== DATA EXCERPTS ==
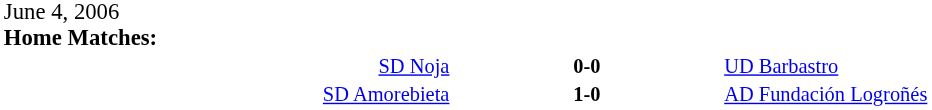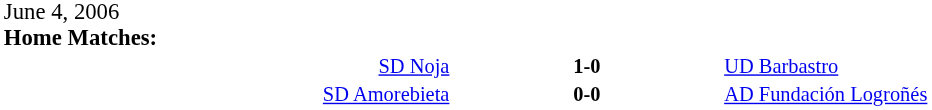SD Noja | column 2: 0-0 -> 1-0
SD Amorebieta | column 2: 1-0 -> 0-0
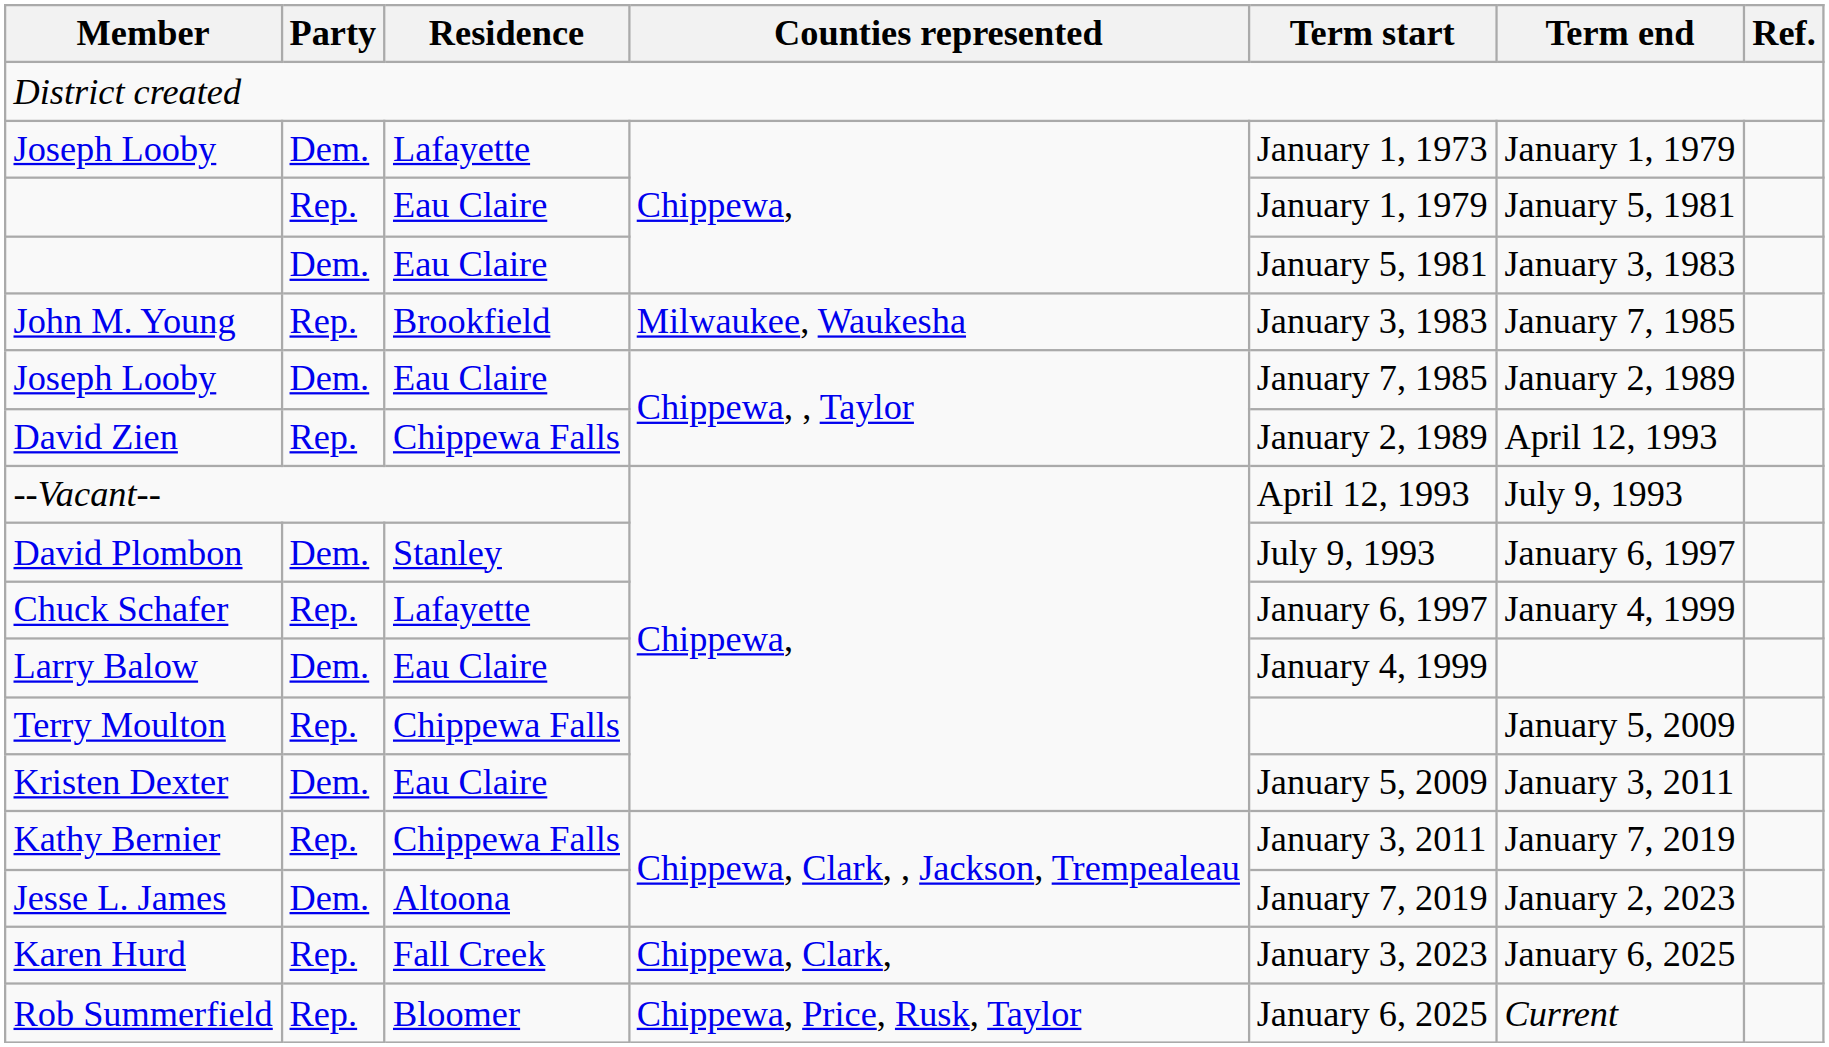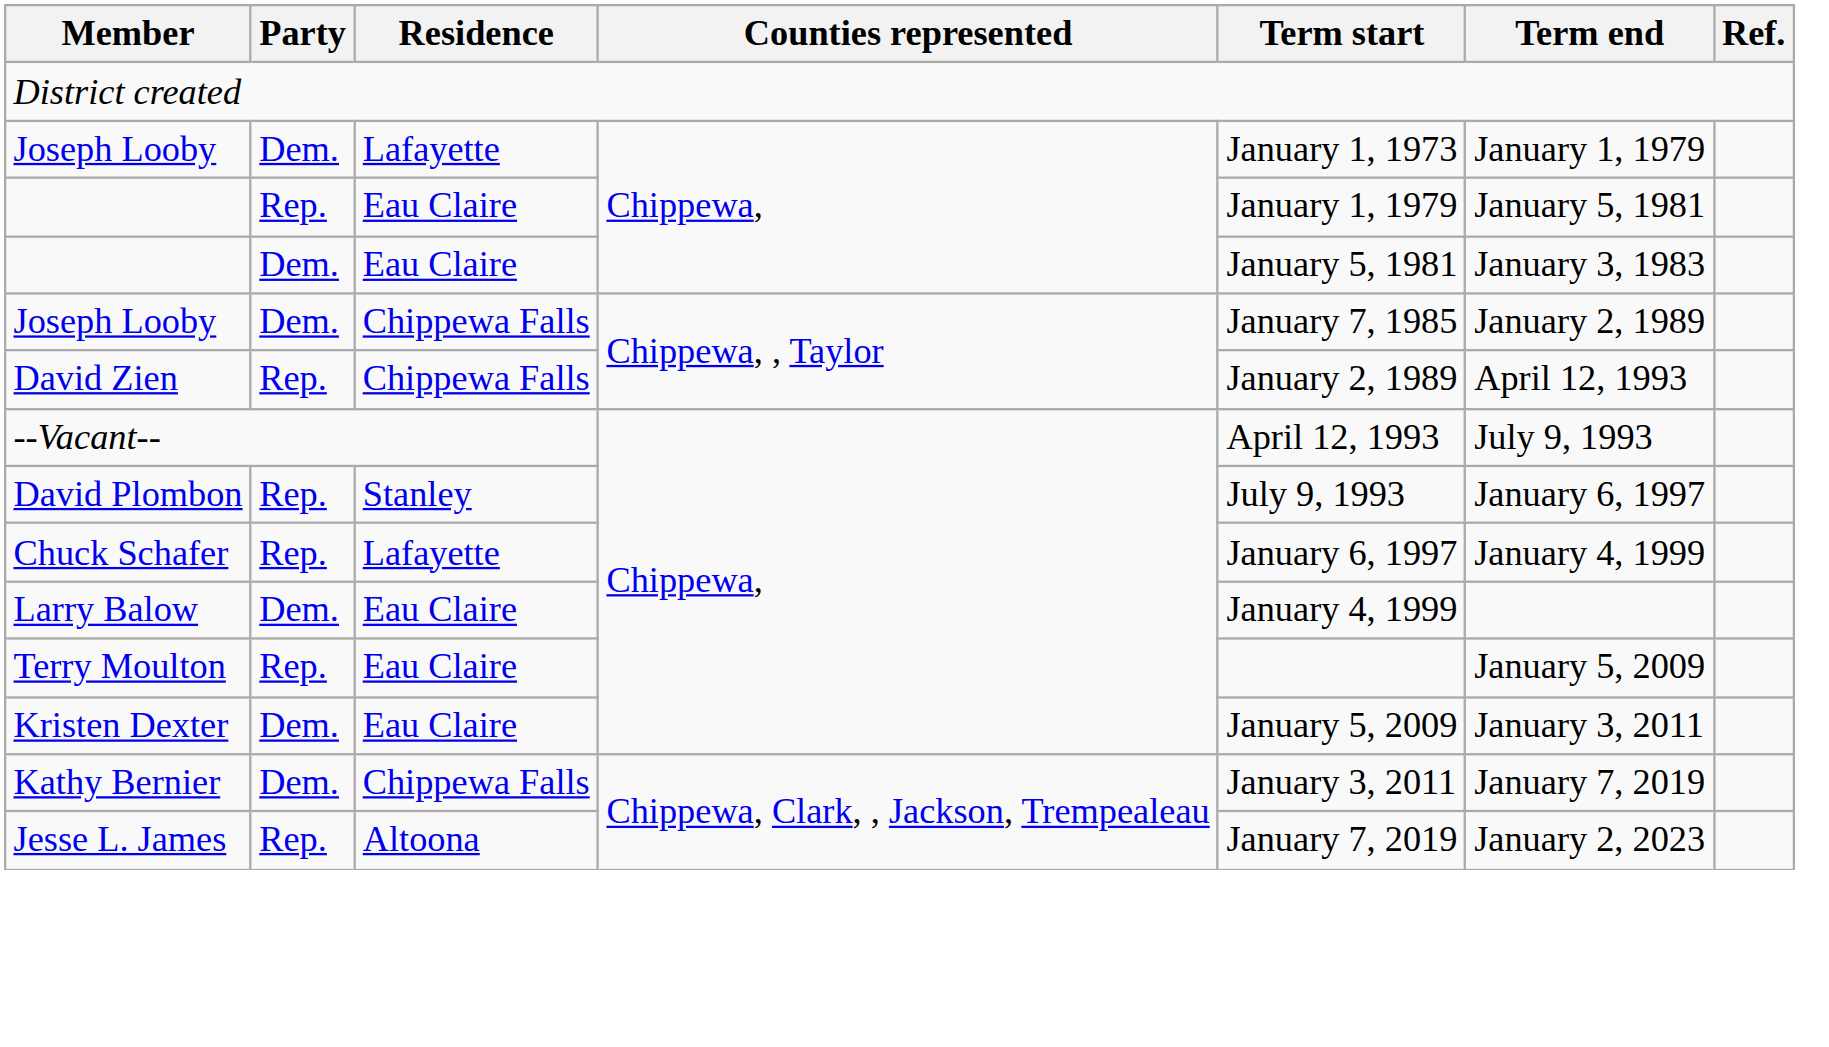- row: John M. Young | Rep. | Brookfield | Milwaukee, Waukesha | January 3, 1983 | January 7, 1985
Joseph Looby / Chippewa, , Taylor | Residence: Eau Claire -> Chippewa Falls
David Plombon | Party: Dem. -> Rep.
Terry Moulton | Residence: Chippewa Falls -> Eau Claire
Kathy Bernier | Party: Rep. -> Dem.
Jesse L. James | Party: Dem. -> Rep.
- row: Karen Hurd | Rep. | Fall Creek | Chippewa, Clark, | January 3, 2023 | January 6, 2025
- row: Rob Summerfield | Rep. | Bloomer | Chippewa, Price, Rusk, Taylor | January 6, 2025 | Current
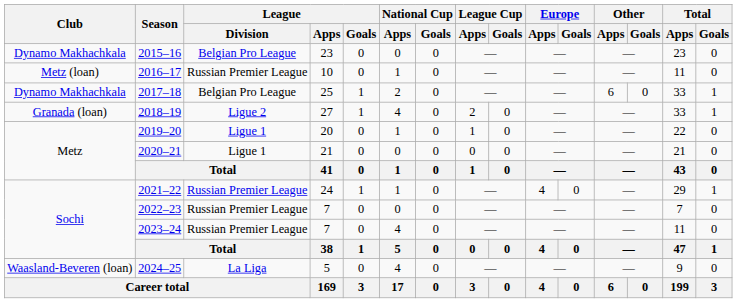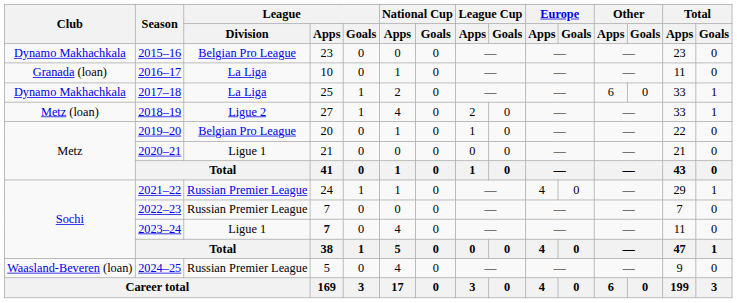2016–17 | Club: Metz (loan) -> Granada (loan)
2016–17 | League / Division: Russian Premier League -> La Liga
2017–18 | League / Division: Belgian Pro League -> La Liga
2018–19 | Club: Granada (loan) -> Metz (loan)
2019–20 | League / Division: Ligue 1 -> Belgian Pro League
2023–24 | League / Division: Russian Premier League -> Ligue 1
2023–24 | League / Apps: normal -> bold
2024–25 | League / Division: La Liga -> Russian Premier League
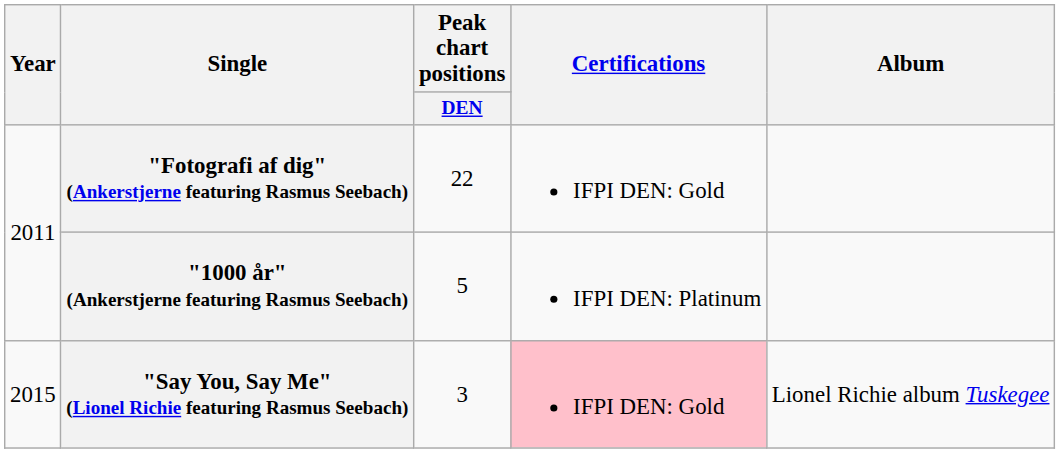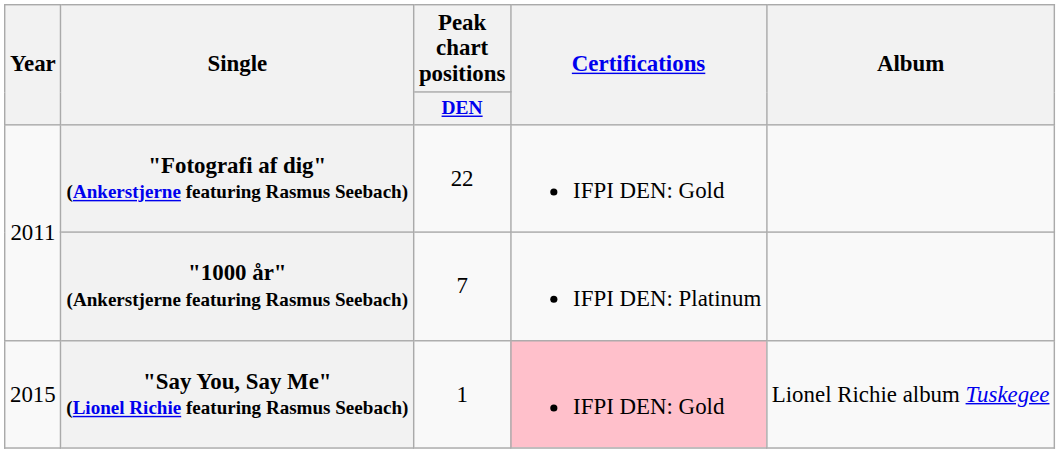"1000 år" (Ankerstjerne featuring Rasmus Seebach) | Peak chart positions / DEN: 5 -> 7
"Say You, Say Me" (Lionel Richie featuring Rasmus Seebach) | Peak chart positions / DEN: 3 -> 1
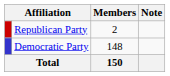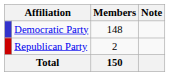rows swapped: Democratic Party <-> Republican Party
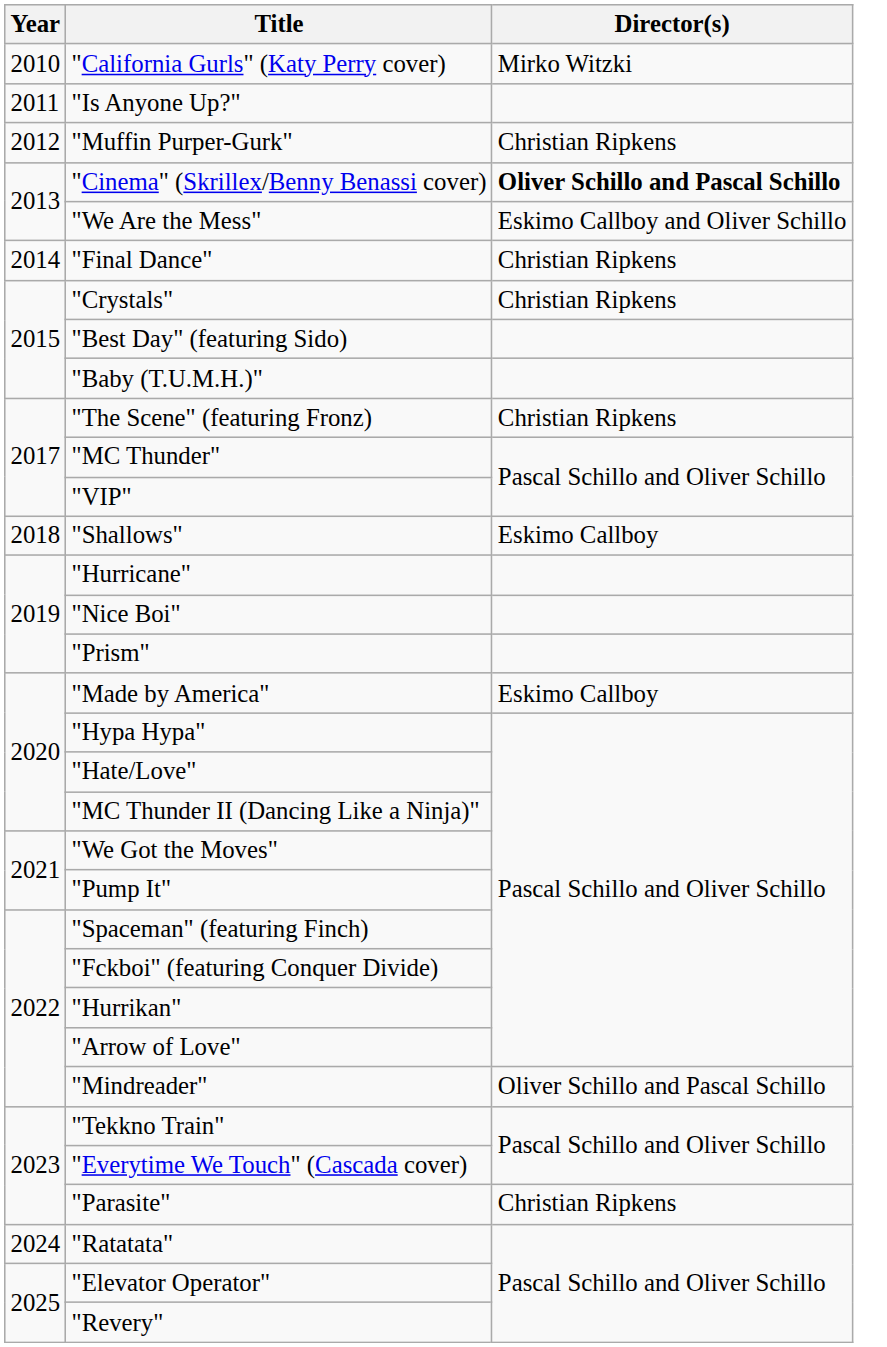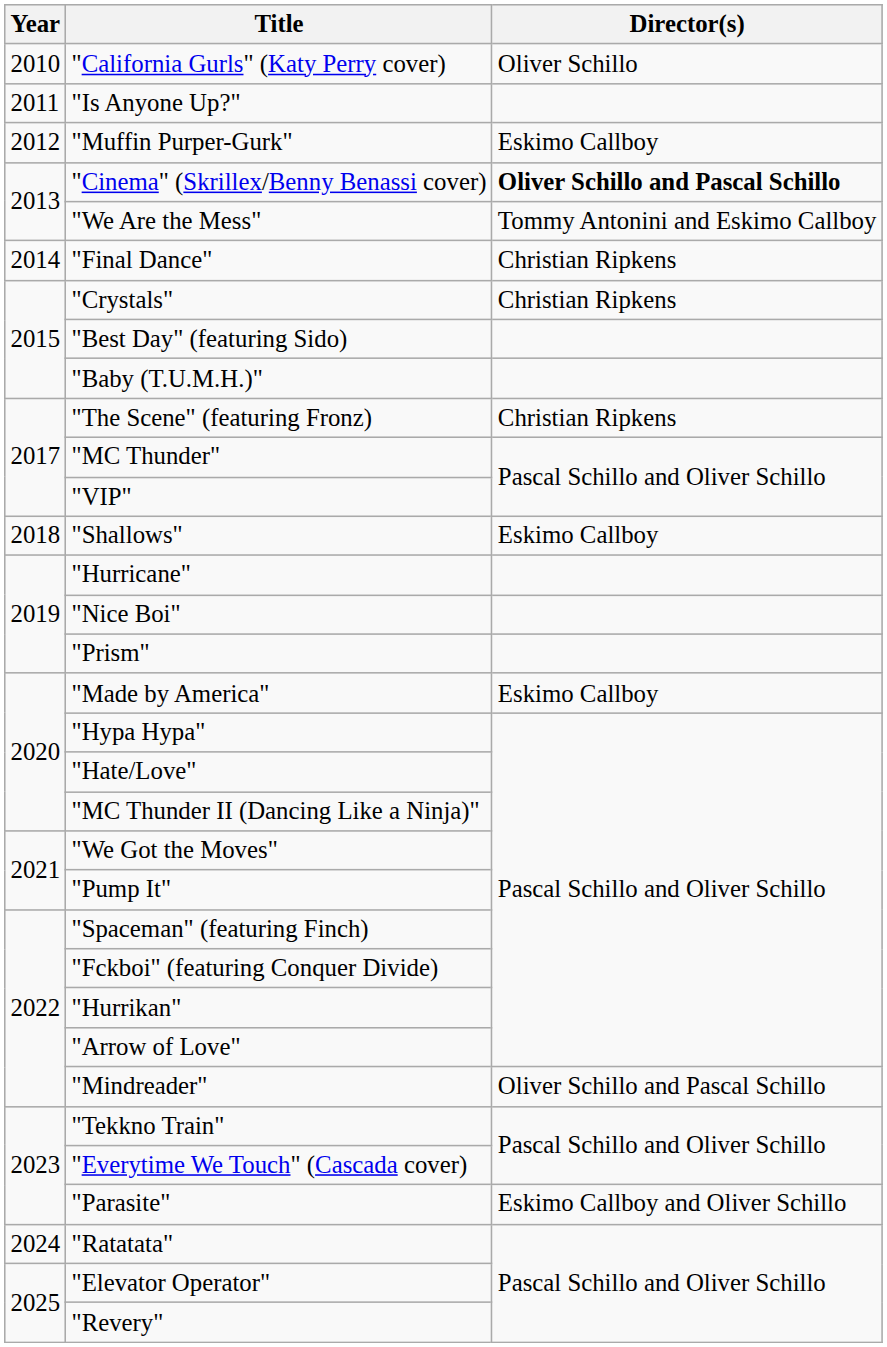"California Gurls" (Katy Perry cover) | Director(s): Mirko Witzki -> Oliver Schillo
"Muffin Purper-Gurk" | Director(s): Christian Ripkens -> Eskimo Callboy
"We Are the Mess" | Director(s): Eskimo Callboy and Oliver Schillo -> Tommy Antonini and Eskimo Callboy
"Parasite" | Director(s): Christian Ripkens -> Eskimo Callboy and Oliver Schillo
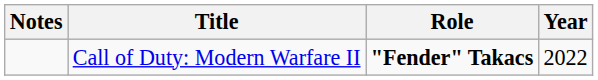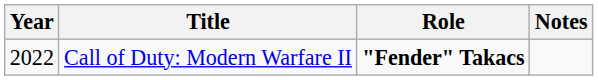columns swapped: Year <-> Notes
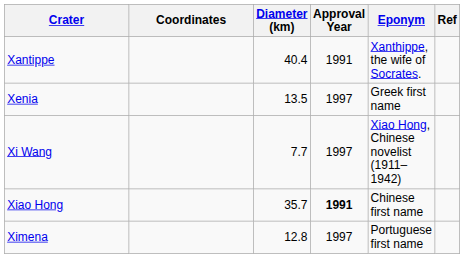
===
**TASK DETAILS:** Copy out every line of the rows above word for word, leaving out the pictures.

**SOLUTION FOR THIS TASK:**
SD Noja | column 2: 0-0 -> 1-0
SD Amorebieta | column 2: 1-0 -> 0-0
- row: John M. Young | Rep. | Brookfield | Milwaukee, Waukesha | January 3, 1983 | January 7, 1985
Joseph Looby / Chippewa, , Taylor | Residence: Eau Claire -> Chippewa Falls
David Plombon | Party: Dem. -> Rep.
Terry Moulton | Residence: Chippewa Falls -> Eau Claire
Kathy Bernier | Party: Rep. -> Dem.
Jesse L. James | Party: Dem. -> Rep.
- row: Karen Hurd | Rep. | Fall Creek | Chippewa, Clark, | January 3, 2023 | January 6, 2025
- row: Rob Summerfield | Rep. | Bloomer | Chippewa, Price, Rusk, Taylor | January 6, 2025 | Current
2016–17 | Club: Metz (loan) -> Granada (loan)
2016–17 | League / Division: Russian Premier League -> La Liga
2017–18 | League / Division: Belgian Pro League -> La Liga
2018–19 | Club: Granada (loan) -> Metz (loan)
2019–20 | League / Division: Ligue 1 -> Belgian Pro League
2023–24 | League / Division: Russian Premier League -> Ligue 1
2023–24 | League / Apps: normal -> bold
2024–25 | League / Division: La Liga -> Russian Premier League
"1000 år" (Ankerstjerne featuring Rasmus Seebach) | Peak chart positions / DEN: 5 -> 7
"Say You, Say Me" (Lionel Richie featuring Rasmus Seebach) | Peak chart positions / DEN: 3 -> 1
rows swapped: Democratic Party <-> Republican Party
"California Gurls" (Katy Perry cover) | Director(s): Mirko Witzki -> Oliver Schillo
"Muffin Purper-Gurk" | Director(s): Christian Ripkens -> Eskimo Callboy
"We Are the Mess" | Director(s): Eskimo Callboy and Oliver Schillo -> Tommy Antonini and Eskimo Callboy
"Parasite" | Director(s): Christian Ripkens -> Eskimo Callboy and Oliver Schillo
columns swapped: Year <-> Notes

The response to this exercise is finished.